Manhattan is overwhelming and bustling and crazy and scary and alive and amazing. And it’s unltimately unapologetic for it, which is incredible. The city as a whole has an “in your face, this is what I am and you better get over it and get with it” persona and if you’re not prepared for it, you’re going to get knocked on your feet. And no one will pick you back up. No one will care. People step around the homeless man laying on the sidewalk, who is using a bunch of plastic bags as a pillow and an old shopping bag for a blanket. People will mill around him as though he is simply a rock in the middle of a stream. They don’t stop. I’m not even sure most of them notice. (I really did see this when I was there. Even now, thinking about it two days later, it makes me want to cry.) It’s understandable they don’t stop for that though. New York is one of those cities where if the focus is lost for just one minute or you take your eyes off your goal just for a second the chance will have passed you by. It’s unforgiving and requires dedication and sheer determination to make it.

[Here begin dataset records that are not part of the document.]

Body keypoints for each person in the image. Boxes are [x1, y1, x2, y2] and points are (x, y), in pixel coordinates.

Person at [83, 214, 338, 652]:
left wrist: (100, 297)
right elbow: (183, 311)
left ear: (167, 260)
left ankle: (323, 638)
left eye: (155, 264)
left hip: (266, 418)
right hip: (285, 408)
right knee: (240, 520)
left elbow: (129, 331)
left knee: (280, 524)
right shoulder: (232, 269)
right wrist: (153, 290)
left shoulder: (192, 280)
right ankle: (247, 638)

The whole time I was in New York I kept thinking, “I am looking forward to going home.” The beautiful thing was (No offense, Mom and Dad. Seriously.), I didn’t mean “home” as in Midland, Texas. I meant Boston. I meant my beautiful Boston, with its clean streets and slow subway system and the Red Sox and the Pru. I missed it. I realized how comfortable I have come to feel in this fantastic city, and I was glad to get back.

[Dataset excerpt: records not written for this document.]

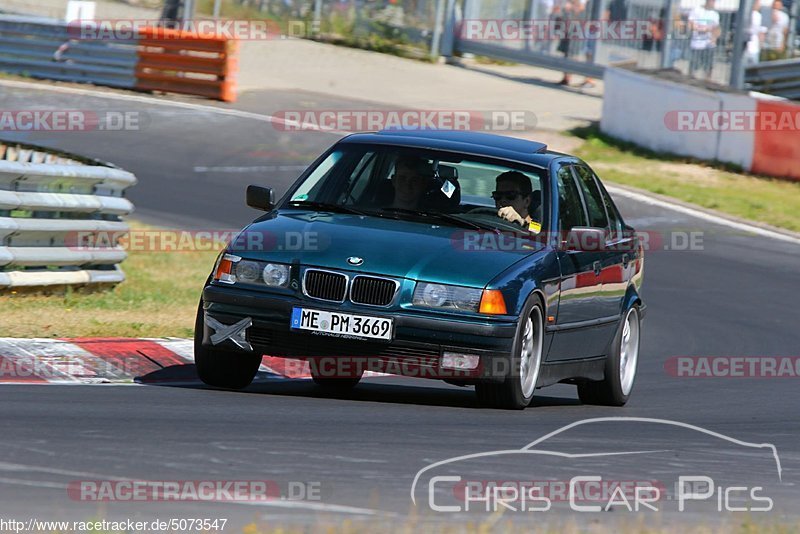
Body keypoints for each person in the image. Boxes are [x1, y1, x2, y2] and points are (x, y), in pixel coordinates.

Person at [688, 0, 720, 79]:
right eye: (712, 1)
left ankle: (707, 82)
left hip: (709, 44)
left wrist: (714, 37)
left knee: (708, 67)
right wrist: (701, 29)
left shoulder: (715, 14)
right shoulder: (696, 10)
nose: (713, 3)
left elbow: (716, 28)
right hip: (697, 44)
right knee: (693, 67)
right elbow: (690, 24)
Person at [745, 0, 766, 65]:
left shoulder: (745, 14)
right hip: (754, 46)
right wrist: (761, 46)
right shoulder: (759, 16)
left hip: (744, 46)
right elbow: (761, 33)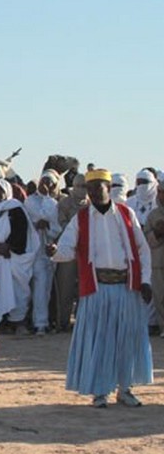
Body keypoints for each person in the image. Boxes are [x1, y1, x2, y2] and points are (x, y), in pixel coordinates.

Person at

Boston is so much more comfortable for me. I know where I am when I’m walking around. (More so now than when I moved here.) I love its quaintness. Boston is a city on a smaller scale and I love that, for now. The rushed feeling is there, but it’s not so pressing. I feel comfortable making conversation with strangers. I love that I can walk almost anywhere within 45 minutes. It feels more small town than New York and I love that because I still get the “big city” feel. It’s a great place to be young and be alive.
I know it takes time to get used to any city, and I know that if I were given time I would get used to New York. In all actuality New York is most likely where I will end up in the next five years or so. I’m OK with that. Looking forward to it, even.
But that little nugget of worry that I made the wrong decision is completely gone. It’s a beautiful thing. For now, I know I’m exactly where I’m supposed to be.